──────── Recorded information

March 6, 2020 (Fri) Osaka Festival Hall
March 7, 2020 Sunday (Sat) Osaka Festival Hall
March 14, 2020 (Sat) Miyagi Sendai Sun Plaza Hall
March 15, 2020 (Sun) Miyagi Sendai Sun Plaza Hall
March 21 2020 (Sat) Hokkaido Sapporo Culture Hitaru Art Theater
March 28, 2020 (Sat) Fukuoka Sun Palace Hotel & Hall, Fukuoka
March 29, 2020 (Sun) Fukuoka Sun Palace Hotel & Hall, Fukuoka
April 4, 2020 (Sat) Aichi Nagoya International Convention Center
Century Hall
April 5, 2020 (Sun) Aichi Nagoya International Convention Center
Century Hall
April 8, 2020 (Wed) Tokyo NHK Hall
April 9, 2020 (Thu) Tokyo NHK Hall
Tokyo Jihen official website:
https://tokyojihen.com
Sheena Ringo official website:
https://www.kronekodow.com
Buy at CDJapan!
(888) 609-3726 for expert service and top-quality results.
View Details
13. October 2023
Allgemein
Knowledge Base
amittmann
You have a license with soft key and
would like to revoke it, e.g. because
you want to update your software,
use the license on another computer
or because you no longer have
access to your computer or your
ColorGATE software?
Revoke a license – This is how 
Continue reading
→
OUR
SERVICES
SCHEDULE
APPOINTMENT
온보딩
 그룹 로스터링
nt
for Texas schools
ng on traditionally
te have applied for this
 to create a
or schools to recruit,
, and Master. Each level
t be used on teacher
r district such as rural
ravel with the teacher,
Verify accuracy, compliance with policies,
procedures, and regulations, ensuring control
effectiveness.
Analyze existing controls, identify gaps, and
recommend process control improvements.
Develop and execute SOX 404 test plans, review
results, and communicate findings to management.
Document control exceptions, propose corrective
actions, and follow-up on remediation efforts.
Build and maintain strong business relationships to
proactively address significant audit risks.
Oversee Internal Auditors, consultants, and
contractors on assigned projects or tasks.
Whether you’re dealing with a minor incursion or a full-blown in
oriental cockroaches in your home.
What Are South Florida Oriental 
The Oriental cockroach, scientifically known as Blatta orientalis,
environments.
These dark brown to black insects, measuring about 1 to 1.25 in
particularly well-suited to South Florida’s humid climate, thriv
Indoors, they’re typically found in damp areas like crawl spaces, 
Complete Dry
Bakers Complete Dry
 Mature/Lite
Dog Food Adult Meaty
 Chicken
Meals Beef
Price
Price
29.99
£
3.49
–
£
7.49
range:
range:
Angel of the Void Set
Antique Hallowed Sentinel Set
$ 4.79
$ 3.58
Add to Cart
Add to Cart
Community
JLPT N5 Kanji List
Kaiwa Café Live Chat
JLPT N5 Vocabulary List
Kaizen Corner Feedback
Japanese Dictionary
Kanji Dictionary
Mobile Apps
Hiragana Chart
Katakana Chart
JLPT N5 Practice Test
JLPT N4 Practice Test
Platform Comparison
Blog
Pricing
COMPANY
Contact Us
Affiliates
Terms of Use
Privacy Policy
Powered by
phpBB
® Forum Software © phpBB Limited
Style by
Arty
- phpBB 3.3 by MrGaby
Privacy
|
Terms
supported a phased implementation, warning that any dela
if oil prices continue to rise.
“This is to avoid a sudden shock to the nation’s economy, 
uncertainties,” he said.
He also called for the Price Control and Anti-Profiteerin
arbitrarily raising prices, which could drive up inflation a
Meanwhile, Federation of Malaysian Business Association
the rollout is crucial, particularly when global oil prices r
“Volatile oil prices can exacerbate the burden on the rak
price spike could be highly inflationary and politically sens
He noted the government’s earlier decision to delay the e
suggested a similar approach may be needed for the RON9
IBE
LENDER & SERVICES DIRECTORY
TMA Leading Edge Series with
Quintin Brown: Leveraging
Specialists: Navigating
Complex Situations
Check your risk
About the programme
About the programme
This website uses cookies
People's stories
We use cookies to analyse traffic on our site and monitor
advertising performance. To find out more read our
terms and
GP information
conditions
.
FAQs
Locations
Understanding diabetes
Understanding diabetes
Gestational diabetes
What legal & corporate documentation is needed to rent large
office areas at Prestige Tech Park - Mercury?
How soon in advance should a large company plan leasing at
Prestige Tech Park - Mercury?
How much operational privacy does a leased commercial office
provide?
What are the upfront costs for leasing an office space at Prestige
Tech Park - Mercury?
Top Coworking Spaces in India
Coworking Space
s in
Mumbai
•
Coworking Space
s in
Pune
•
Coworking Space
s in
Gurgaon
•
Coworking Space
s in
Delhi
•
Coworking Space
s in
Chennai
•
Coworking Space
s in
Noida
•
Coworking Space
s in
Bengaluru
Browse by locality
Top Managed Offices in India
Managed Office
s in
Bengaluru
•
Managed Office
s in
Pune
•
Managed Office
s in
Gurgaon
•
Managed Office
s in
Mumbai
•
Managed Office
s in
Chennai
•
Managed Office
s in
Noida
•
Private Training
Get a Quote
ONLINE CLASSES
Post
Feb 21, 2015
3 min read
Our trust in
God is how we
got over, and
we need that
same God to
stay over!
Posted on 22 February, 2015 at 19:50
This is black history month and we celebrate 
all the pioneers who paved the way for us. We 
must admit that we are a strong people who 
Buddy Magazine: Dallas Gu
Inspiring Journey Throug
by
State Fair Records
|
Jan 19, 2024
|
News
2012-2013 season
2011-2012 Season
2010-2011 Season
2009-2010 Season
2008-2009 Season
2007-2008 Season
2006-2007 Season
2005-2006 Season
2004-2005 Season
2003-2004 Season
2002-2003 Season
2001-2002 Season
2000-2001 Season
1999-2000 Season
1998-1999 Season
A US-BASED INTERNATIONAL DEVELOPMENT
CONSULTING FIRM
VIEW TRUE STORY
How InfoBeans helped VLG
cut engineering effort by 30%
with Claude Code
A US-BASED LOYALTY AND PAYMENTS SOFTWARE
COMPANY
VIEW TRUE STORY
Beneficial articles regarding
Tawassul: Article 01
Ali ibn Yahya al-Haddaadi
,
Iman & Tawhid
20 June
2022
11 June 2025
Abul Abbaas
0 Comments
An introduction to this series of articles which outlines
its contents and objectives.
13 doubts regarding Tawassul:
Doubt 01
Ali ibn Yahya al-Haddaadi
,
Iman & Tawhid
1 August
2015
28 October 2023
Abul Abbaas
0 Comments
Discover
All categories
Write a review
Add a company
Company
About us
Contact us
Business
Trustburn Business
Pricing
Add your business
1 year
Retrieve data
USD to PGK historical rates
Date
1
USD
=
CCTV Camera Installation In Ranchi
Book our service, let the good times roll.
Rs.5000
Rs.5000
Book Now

────────────────

Exercise requirements:
Convert the text of every entry above into a JSON list of strings, with one string per line and all blank lines omitted.

Solution below:
[
  "March 6, 2020 (Fri) Osaka Festival Hall",
  "March 7, 2020 Sunday (Sat) Osaka Festival Hall",
  "March 14, 2020 (Sat) Miyagi Sendai Sun Plaza Hall",
  "March 15, 2020 (Sun) Miyagi Sendai Sun Plaza Hall",
  "March 21 2020 (Sat) Hokkaido Sapporo Culture Hitaru Art Theater",
  "March 28, 2020 (Sat) Fukuoka Sun Palace Hotel & Hall, Fukuoka",
  "March 29, 2020 (Sun) Fukuoka Sun Palace Hotel & Hall, Fukuoka",
  "April 4, 2020 (Sat) Aichi Nagoya International Convention Center",
  "Century Hall",
  "April 5, 2020 (Sun) Aichi Nagoya International Convention Center",
  "Century Hall",
  "April 8, 2020 (Wed) Tokyo NHK Hall",
  "April 9, 2020 (Thu) Tokyo NHK Hall",
  "Tokyo Jihen official website:",
  "https://tokyojihen.com",
  "Sheena Ringo official website:",
  "https://www.kronekodow.com",
  "Buy at CDJapan!",
  "(888) 609-3726 for expert service and top-quality results.",
  "View Details",
  "13. October 2023",
  "Allgemein",
  "Knowledge Base",
  "amittmann",
  "You have a license with soft key and",
  "would like to revoke it, e.g. because",
  "you want to update your software,",
  "use the license on another computer",
  "or because you no longer have",
  "access to your computer or your",
  "ColorGATE software?",
  "Revoke a license – This is how ",
  "Continue reading",
  "→",
  "OUR",
  "SERVICES",
  "SCHEDULE",
  "APPOINTMENT",
  "온보딩",
  " 그룹 로스터링",
  "nt",
  "for Texas schools",
  "ng on traditionally",
  "te have applied for this",
  " to create a",
  "or schools to recruit,",
  ", and Master. Each level",
  "t be used on teacher",
  "r district such as rural",
  "ravel with the teacher,",
  "Verify accuracy, compliance with policies,",
  "procedures, and regulations, ensuring control",
  "effectiveness.",
  "Analyze existing controls, identify gaps, and",
  "recommend process control improvements.",
  "Develop and execute SOX 404 test plans, review",
  "results, and communicate findings to management.",
  "Document control exceptions, propose corrective",
  "actions, and follow-up on remediation efforts.",
  "Build and maintain strong business relationships to",
  "proactively address significant audit risks.",
  "Oversee Internal Auditors, consultants, and",
  "contractors on assigned projects or tasks.",
  "Whether you’re dealing with a minor incursion or a full-blown in",
  "oriental cockroaches in your home.",
  "What Are South Florida Oriental ",
  "The Oriental cockroach, scientifically known as Blatta orientalis,",
  "environments.",
  "These dark brown to black insects, measuring about 1 to 1.25 in",
  "particularly well-suited to South Florida’s humid climate, thriv",
  "Indoors, they’re typically found in damp areas like crawl spaces, ",
  "Complete Dry",
  "Bakers Complete Dry",
  " Mature/Lite",
  "Dog Food Adult Meaty",
  " Chicken",
  "Meals Beef",
  "Price",
  "Price",
  "29.99",
  "£",
  "3.49",
  "–",
  "£",
  "7.49",
  "range:",
  "range:",
  "Angel of the Void Set",
  "Antique Hallowed Sentinel Set",
  "$ 4.79",
  "$ 3.58",
  "Add to Cart",
  "Add to Cart",
  "Community",
  "JLPT N5 Kanji List",
  "Kaiwa Café Live Chat",
  "JLPT N5 Vocabulary List",
  "Kaizen Corner Feedback",
  "Japanese Dictionary",
  "Kanji Dictionary",
  "Mobile Apps",
  "Hiragana Chart",
  "Katakana Chart",
  "JLPT N5 Practice Test",
  "JLPT N4 Practice Test",
  "Platform Comparison",
  "Blog",
  "Pricing",
  "COMPANY",
  "Contact Us",
  "Affiliates",
  "Terms of Use",
  "Privacy Policy",
  "Powered by",
  "phpBB",
  "® Forum Software © phpBB Limited",
  "Style by",
  "Arty",
  "- phpBB 3.3 by MrGaby",
  "Privacy",
  "|",
  "Terms",
  "supported a phased implementation, warning that any dela",
  "if oil prices continue to rise.",
  "“This is to avoid a sudden shock to the nation’s economy, ",
  "uncertainties,” he said.",
  "He also called for the Price Control and Anti-Profiteerin",
  "arbitrarily raising prices, which could drive up inflation a",
  "Meanwhile, Federation of Malaysian Business Association",
  "the rollout is crucial, particularly when global oil prices r",
  "“Volatile oil prices can exacerbate the burden on the rak",
  "price spike could be highly inflationary and politically sens",
  "He noted the government’s earlier decision to delay the e",
  "suggested a similar approach may be needed for the RON9",
  "IBE",
  "LENDER & SERVICES DIRECTORY",
  "TMA Leading Edge Series with",
  "Quintin Brown: Leveraging",
  "Specialists: Navigating",
  "Complex Situations",
  "Check your risk",
  "About the programme",
  "About the programme",
  "This website uses cookies",
  "People's stories",
  "We use cookies to analyse traffic on our site and monitor",
  "advertising performance. To find out more read our",
  "terms and",
  "GP information",
  "conditions",
  ".",
  "FAQs",
  "Locations",
  "Understanding diabetes",
  "Understanding diabetes",
  "Gestational diabetes",
  "What legal & corporate documentation is needed to rent large",
  "office areas at Prestige Tech Park - Mercury?",
  "How soon in advance should a large company plan leasing at",
  "Prestige Tech Park - Mercury?",
  "How much operational privacy does a leased commercial office",
  "provide?",
  "What are the upfront costs for leasing an office space at Prestige",
  "Tech Park - Mercury?",
  "Top Coworking Spaces in India",
  "Coworking Space",
  "s in",
  "Mumbai",
  "•",
  "Coworking Space",
  "s in",
  "Pune",
  "•",
  "Coworking Space",
  "s in",
  "Gurgaon",
  "•",
  "Coworking Space",
  "s in",
  "Delhi",
  "•",
  "Coworking Space",
  "s in",
  "Chennai",
  "•",
  "Coworking Space",
  "s in",
  "Noida",
  "•",
  "Coworking Space",
  "s in",
  "Bengaluru",
  "Browse by locality",
  "Top Managed Offices in India",
  "Managed Office",
  "s in",
  "Bengaluru",
  "•",
  "Managed Office",
  "s in",
  "Pune",
  "•",
  "Managed Office",
  "s in",
  "Gurgaon",
  "•",
  "Managed Office",
  "s in",
  "Mumbai",
  "•",
  "Managed Office",
  "s in",
  "Chennai",
  "•",
  "Managed Office",
  "s in",
  "Noida",
  "•",
  "Private Training",
  "Get a Quote",
  "ONLINE CLASSES",
  "Post",
  "Feb 21, 2015",
  "3 min read",
  "Our trust in",
  "God is how we",
  "got over, and",
  "we need that",
  "same God to",
  "stay over!",
  "Posted on 22 February, 2015 at 19:50",
  "This is black history month and we celebrate ",
  "all the pioneers who paved the way for us. We ",
  "must admit that we are a strong people who ",
  "Buddy Magazine: Dallas Gu",
  "Inspiring Journey Throug",
  "by",
  "State Fair Records",
  "|",
  "Jan 19, 2024",
  "|",
  "News",
  "2012-2013 season",
  "2011-2012 Season",
  "2010-2011 Season",
  "2009-2010 Season",
  "2008-2009 Season",
  "2007-2008 Season",
  "2006-2007 Season",
  "2005-2006 Season",
  "2004-2005 Season",
  "2003-2004 Season",
  "2002-2003 Season",
  "2001-2002 Season",
  "2000-2001 Season",
  "1999-2000 Season",
  "1998-1999 Season",
  "A US-BASED INTERNATIONAL DEVELOPMENT",
  "CONSULTING FIRM",
  "VIEW TRUE STORY",
  "How InfoBeans helped VLG",
  "cut engineering effort by 30%",
  "with Claude Code",
  "A US-BASED LOYALTY AND PAYMENTS SOFTWARE",
  "COMPANY",
  "VIEW TRUE STORY",
  "Beneficial articles regarding",
  "Tawassul: Article 01",
  "Ali ibn Yahya al-Haddaadi",
  ",",
  "Iman & Tawhid",
  "20 June",
  "2022",
  "11 June 2025",
  "Abul Abbaas",
  "0 Comments",
  "An introduction to this series of articles which outlines",
  "its contents and objectives.",
  "13 doubts regarding Tawassul:",
  "Doubt 01",
  "Ali ibn Yahya al-Haddaadi",
  ",",
  "Iman & Tawhid",
  "1 August",
  "2015",
  "28 October 2023",
  "Abul Abbaas",
  "0 Comments",
  "Discover",
  "All categories",
  "Write a review",
  "Add a company",
  "Company",
  "About us",
  "Contact us",
  "Business",
  "Trustburn Business",
  "Pricing",
  "Add your business",
  "1 year",
  "Retrieve data",
  "USD to PGK historical rates",
  "Date",
  "1",
  "USD",
  "=",
  "CCTV Camera Installation In Ranchi",
  "Book our service, let the good times roll.",
  "Rs.5000",
  "Rs.5000",
  "Book Now"
]